L’application Threads est déjà active dans 100 pays dans le monde, mais n’est pas encore utilisable dans l’espace de l’Union Européenne. Pourquoi ? Parce qu’en raison d’incertitudes réglementaires sur la protection des données, le lancement y a été reporté. Ce véto a été possible grâce au règlement DMA (Digital Markets Act) du 14 septembre 2022, et le règlement sur les services numériques (DSA). En effet, l’Union européenne a été assez vigilante et courageuse en prenant une décision forte consistant à « lutter contre les pratiques anticoncurrentielles des géants d’internet et corriger les déséquilibres de leur domination sur le marché numérique européen. »

Malheureusement, ce ne sont pas tous les Etats et organisations régionales qui en font une priorité. Ne savent-ils pas que la donnée est le nouvel or gris ?

En termes d’encadrement et de législation, il y a des efforts importants à faire par les Etats mais, faut-il le mentionner, le retard est double. Non seulement il n’y pas assez ou pas de mesures pour accueillir cette vague de digitalisation mais les innovations vont plus vite que les législations qui peuvent être des machines lourdes, et donc lentes et pas faciles à mettre à jour.

L’Etat est aujourd’hui mis face à l’épreuve de sa propre obsolescence et à l’urgence de repenser ses leviers de gouvernance, surtout ceux auxquels, les citoyens, « e-citoyens » ne s’identifient plus.



Les espaces de "temps-long" désertés


Dans cette civilisation de la spontanéité, nous ne nous donnons pas assez d’espace pour réfléchir, prendre le temps de la consultation, du débat, de la réflexion profonde sur nos enjeux politiques, économiques, socio-culturels.
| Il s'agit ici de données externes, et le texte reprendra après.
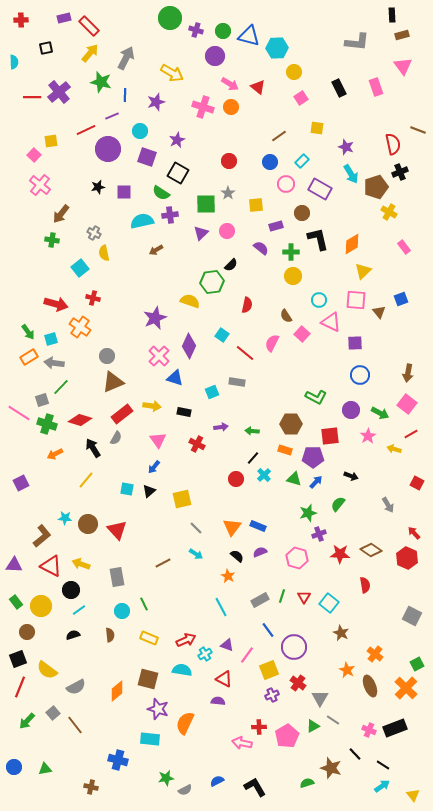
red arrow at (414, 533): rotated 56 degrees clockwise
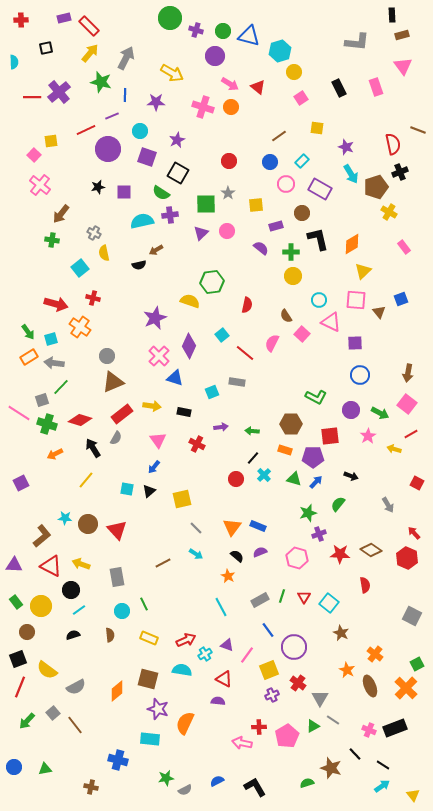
cyan hexagon at (277, 48): moved 3 px right, 3 px down; rotated 15 degrees counterclockwise
purple star at (156, 102): rotated 18 degrees clockwise
black semicircle at (231, 265): moved 92 px left; rotated 32 degrees clockwise
cyan square at (222, 335): rotated 16 degrees clockwise
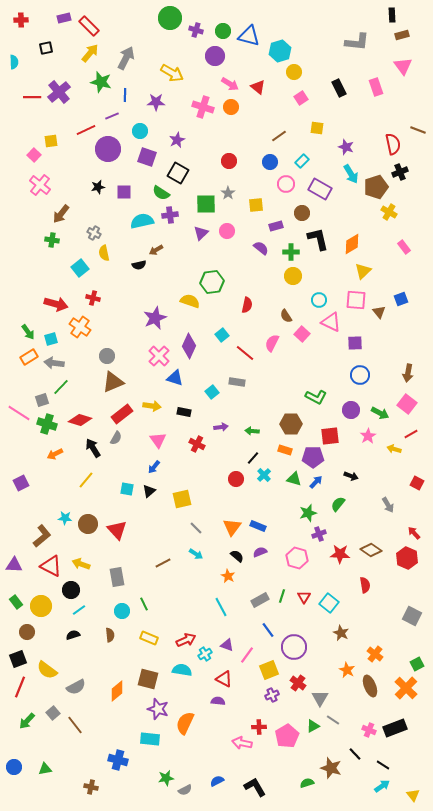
cyan square at (212, 392): rotated 16 degrees counterclockwise
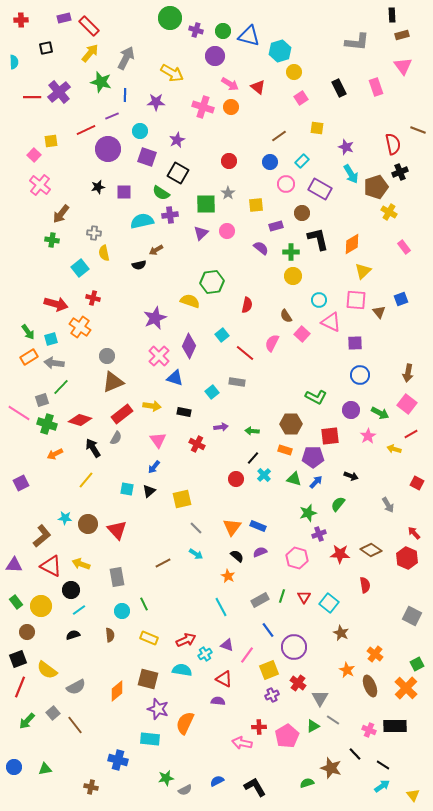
gray cross at (94, 233): rotated 24 degrees counterclockwise
black rectangle at (395, 728): moved 2 px up; rotated 20 degrees clockwise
Chaque société doit pouvoir imposer son rythme à la machine, sa cadence à l’algorithme et non le contraire. Nous pouvons être connectés tout en nous donnant le temps de réfléchir sur le type d’éducation adapté à notre temps et à nos valeurs, le modèle de société à préserver, réfléchir sur nos urgences environnementales, sur des modèles politiques plus inclusifs et plus dignes.
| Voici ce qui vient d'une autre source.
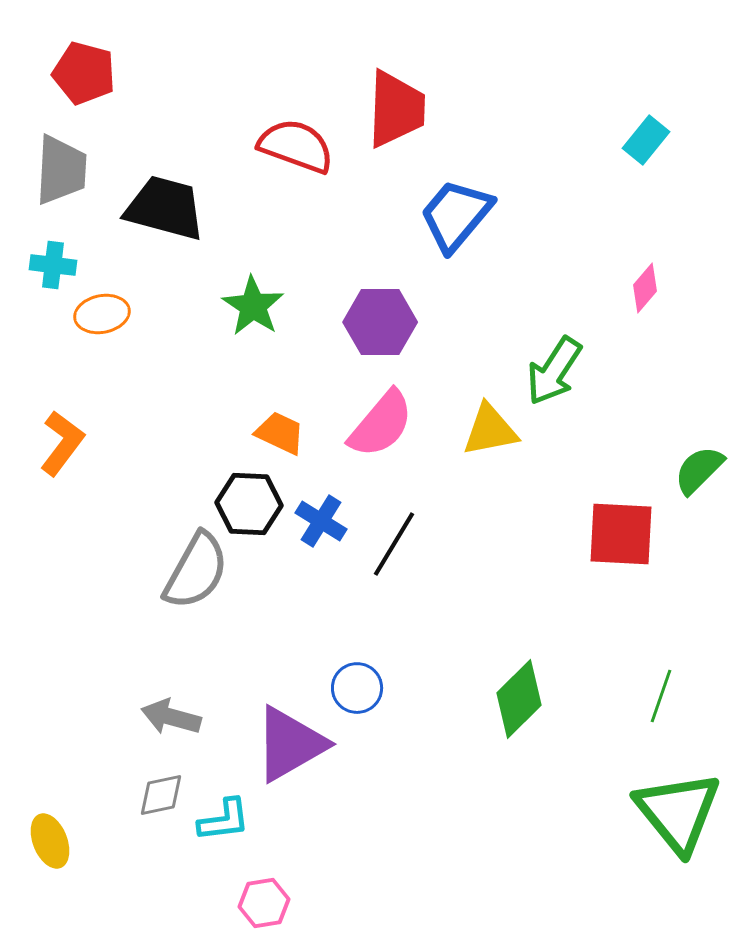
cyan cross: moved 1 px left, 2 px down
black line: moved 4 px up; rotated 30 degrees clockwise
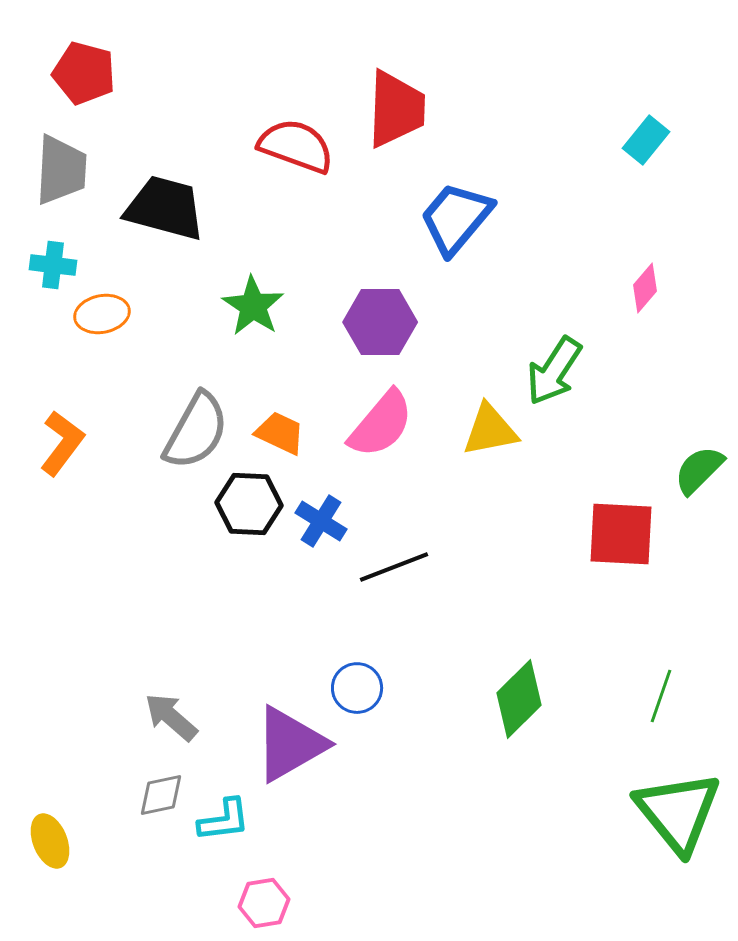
blue trapezoid: moved 3 px down
black line: moved 23 px down; rotated 38 degrees clockwise
gray semicircle: moved 140 px up
gray arrow: rotated 26 degrees clockwise
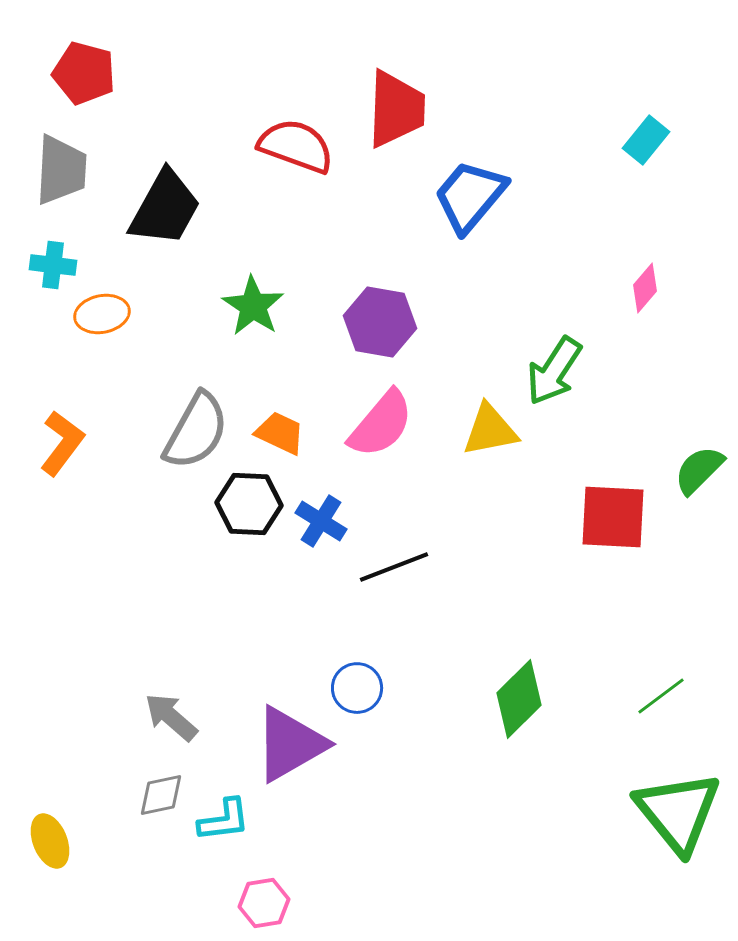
black trapezoid: rotated 104 degrees clockwise
blue trapezoid: moved 14 px right, 22 px up
purple hexagon: rotated 10 degrees clockwise
red square: moved 8 px left, 17 px up
green line: rotated 34 degrees clockwise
Ce temps est un prix à payer pour ne pas miser sur la légèreté, ne pas construire sur des fissures négligées et ignorer les grandes dislocations, les sévères dessiccations qui nous menacent et vont nous rattraper et éprouver aussi les générations futures.


En fin de compte, la concurrence entre deux géants d’Internet est une rivalité entre deux entrepreneurs, le véritable combat pour nous est d’ordre civilisationnel car il implique le choix d’un devenir humain avec la machine ou d’un devenir homme-machine, néo-zombies connectés pour remplacer homo-sapiens. RIP ! La balle est dans notre « Threads ».